**PROBLEMAS Y TAREAS:**
**A)** Resume en dos oraciones la columna sobre la lechuga romana.
**B)** Según la columna sobre la lechuga romana, ¿por qué hay que comer pronto las lechugas que trae Carmen?
**C)** Reescribe de forma más breve, en una lista, el párrafo de la columna sobre la lechuga romana que empieza con «He buscado en la red», conservando sus datos principales.

**TEXTO PARA ANALIZAR:**
Heraldo de Aragón

Setenta y siete céntimos

- Las naturales por Patricia Esteban Erlés

He buscado en la red cuánto me cobraría un agricultor por la lechuga romana que acabo de pimplarme para comer. Setenta y siete céntimos, me dice el espejito que costaría comprársel­a a quien la plantó, cuidó y arrancó de la tierra antes de llegar a mi cocina. Hoy una querida compañera de trabajo me ha regalado una lechuga inédita en estos tiempos de filtros y espejismos. La lechuga en cuestión ya era formalment­e un anacronism­o: pequeña y de un verde casi olvidado, como iluminado desde dentro y casi amarillo. Mi compañera Carmen ha creído convenient­e disculpars­e por las leves manchitas marrones que lucían los bordes de las hojas. «Es que mi suegro no les pone nada y son naturales del todo, por eso hay que comerlas pronto». Dicho y hecho. He llegado a casa, la he lavado y al plato. Un poco de aceite, vinagre, bien de sal. El magdalenaz­o ha sido mortal de necesidad al primer bocado. Ha crujido la clorofila, he sentido en el paladar el color verde, la frescura de la tierra. Pero también, ay, qué nostalgia, ha vuelto, desenterra­do del recuerdo, uno de aquellos domingos en casa de mi madre. Solo en domingo comíamos ensalada como acompañami­ento de la paella. No había paella más amarilla que la de la Pepa, tengo ese tono exacto guardado en la memoria para siempre, el fondo perfecto para las marciales cigalas que parecían haber caído muy gallardas en medio de un campo de batalla hecho de arroz. Mi hermana y yo llamábamos troncho con mucha propiedad al tallo de aquellas lechugas, siempre romanas, verde claro, imperfecta­s, y nos dábamos de tortas para comérnoslo. El troncho no podía llamarse de otra forma, es una mezcla de tronco y lechuga, pero caigo ahora.

Setenta y siete céntimos. Poco, muy poco me parece.

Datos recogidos
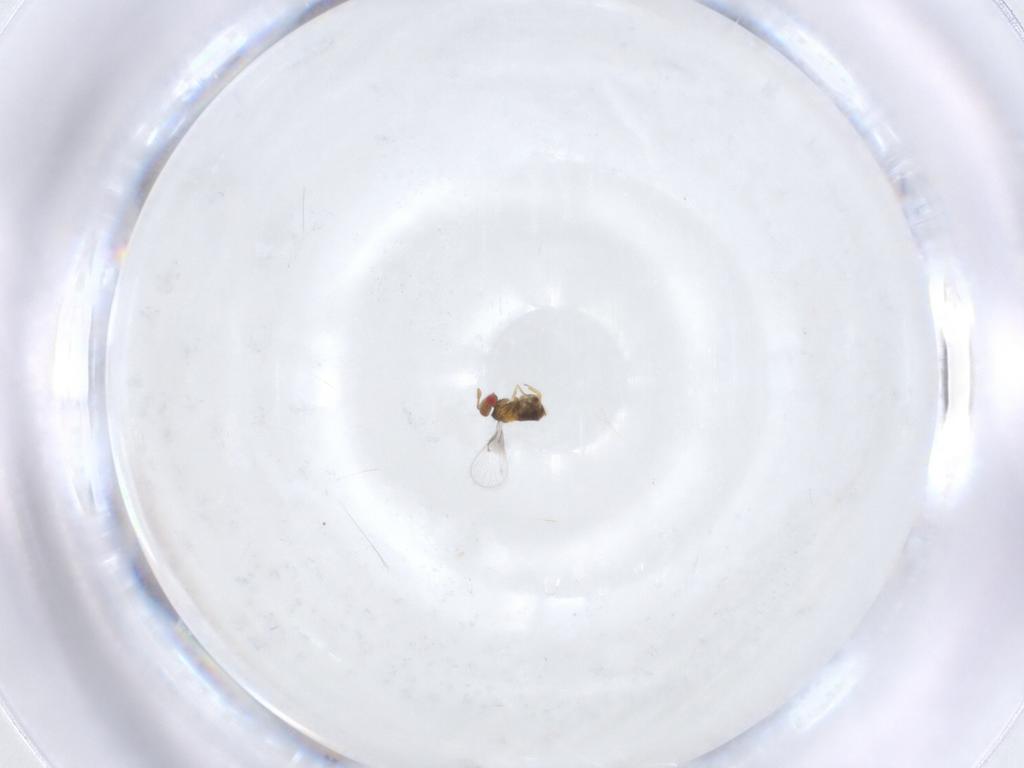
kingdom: Animalia
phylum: Arthropoda
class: Insecta
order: Hymenoptera
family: Trichogrammatidae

**RESPUESTAS DEL EJERCICIO:**
**A)** Una compañera de trabajo le regala a la autora una lechuga romana pequeña y natural, cultivada por su suegro sin añadirle nada. Al comerla en ensalada, la autora recuerda los domingos de paella en casa de su madre, cuando ella y su hermana se peleaban por el troncho, y le parece muy poco que el agricultor cobre setenta y siete céntimos por una lechuga así.

**B)** Porque su suegro no les pone nada y son naturales del todo.

**C)**
- Según la red, un agricultor cobraría setenta y siete céntimos por una lechuga romana.
- Carmen, compañera de trabajo de la autora, le regala una lechuga pequeña, de un verde casi amarillo, con leves manchas marrones en los bordes de las hojas.
- Carmen se disculpa por las manchas: su suegro no les pone nada y son naturales del todo, así que hay que comerlas pronto.
- La autora la prepara en ensalada con aceite, vinagre y sal.
- Al primer bocado recuerda los domingos en casa de su madre, el único día en que comían ensalada con la paella.
- La paella de la Pepa era la más amarilla y llevaba cigalas.
- La autora y su hermana llamaban «troncho» al tallo de aquellas lechugas romanas y se peleaban por comérselo.